Jolene Burdge, the sister of another Hastert victim, said her brother felt “betrayed, ashamed and embarrassed” by abuse from his wrestling coach throughout his years at Yorkville High School. Stephen Reinboldt died of AIDS in 1995.

“I hope I have been your worst nightmare,” Ms. Burdge told Hastert directly, demanding that he admit the truth.

Authorities said Hastert abused at least four students, ages 14 to 17, during his time at the school.

Prosecutors could not pursue sex abuse charges against Hastert because the statute of limitations on such charges had expired.

Zachary Fardon, the U.S. attorney for the Northern District of Illinois, called the sentencing imperfect. “But it’s what we’ve got,” he said.

Mr. Fardon praised the victims for coming forward and noted that “history would have told a lie” without their courage.

Mr. Hastert’s legend and legacy are gone, and in its place are a broken and humiliated man. That is as it should be,” Mr. Fardon said.

The case came to light as a result of large payments of cash that Hastert withdrew from his bank account.

When federal authorities interviewed him about the cash withdrawals, he initially told investigators that he was withdrawing money because he didn’t trust the banks. He later told investigators that he was being extorted by a person falsely accusing him of sexual abuse.

The person he accused turned out to be an actual victim who had come to an agreement with Hastert to stay silent about the abuse in exchange for $3.5 million. The person, referred to in court papers only as “Individual A,” told investigators that Hastert molested him at a hotel during a trip to a wrestling camp.

On Monday, Individual A filed a lawsuit saying he had been paid only about half of the money and is still owed $1.8 million.

Judge Durkin said he could not take the abuse into account in sentencing Hastert but did consider that the former House speaker tried to accuse the victim of blackmailing him when he got caught.

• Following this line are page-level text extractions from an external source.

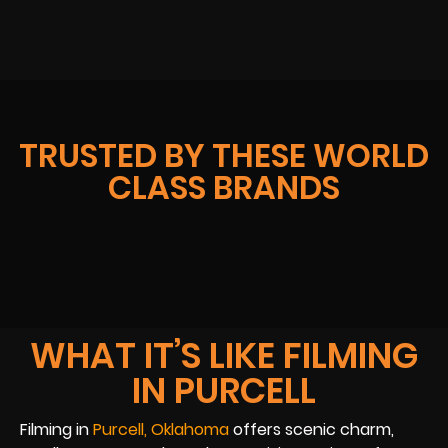
TRUSTED BY THESE WORLD
CLASS BRANDS
WHAT IT’S LIKE FILMING
IN PURCELL
Filming in
Purcell, Oklahoma
offers scenic charm,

“Accusing Individual A of extortion was unconscionable,” Judge Durkin said. “He was a victim decades ago, and you tried to make him a victim again.”

As part of Hastert’s plea agreement, prosecutors suggested a sentence ranging from probation to six months in jail — though the judge could have doled out a sentence of up to five years behind bars. Defense attorneys, citing Hastert’s deep remorse and failing health, pushed for probation.

After Hastert pleaded guilty in October, he received a diagnosis of a rare blood stream infection and suffered a stroke while he was hospitalized. Hastert, who entered the courtroom in a wheelchair, is described as needing assistance with most daily activities, such as getting out of bed, getting dressed, going to the bathroom, and bathing.

“Since his indictment, Mr. Hastert’s work and his reputation have become forever tainted,” his attorney, Thomas Green, wrote in a sentencing memo arguing for probation. “Mr. Hastert has been stung by the public repudiations of him that followed his indictment, including the removal of his portrait from the United States Capitol, the removal of his name from the public landmarks for which he passionately fought and the characterization of his legacy as a ‘black eye’ on his country.”

Hastert declined to comment as he left the courthouse.

In a statement, Mr. Green said his client accepted the sentence.

“As he made clear in his own words in addressing the court, he takes sole responsibility for this tragic situation and deeply apologizes to all those affected by his actions,” Mr. Green said. “He hopes that he now can focus on addressing his health issues and on healing the emotional damage that has been inflicted on his family and friends who have shown unwavering support throughout this trying time.”

Hastert will report back to the court to begin his 15-month sentence once authorities secure a facility that can address his health issues.

In addition to the prison sentence, the judge ordered that Hastert spend two years on probation after he completes his sentence, undergo sex offender treatment and pay a $250,000 fine to a crime victims’ fund.

This article is based in part on wire service reports.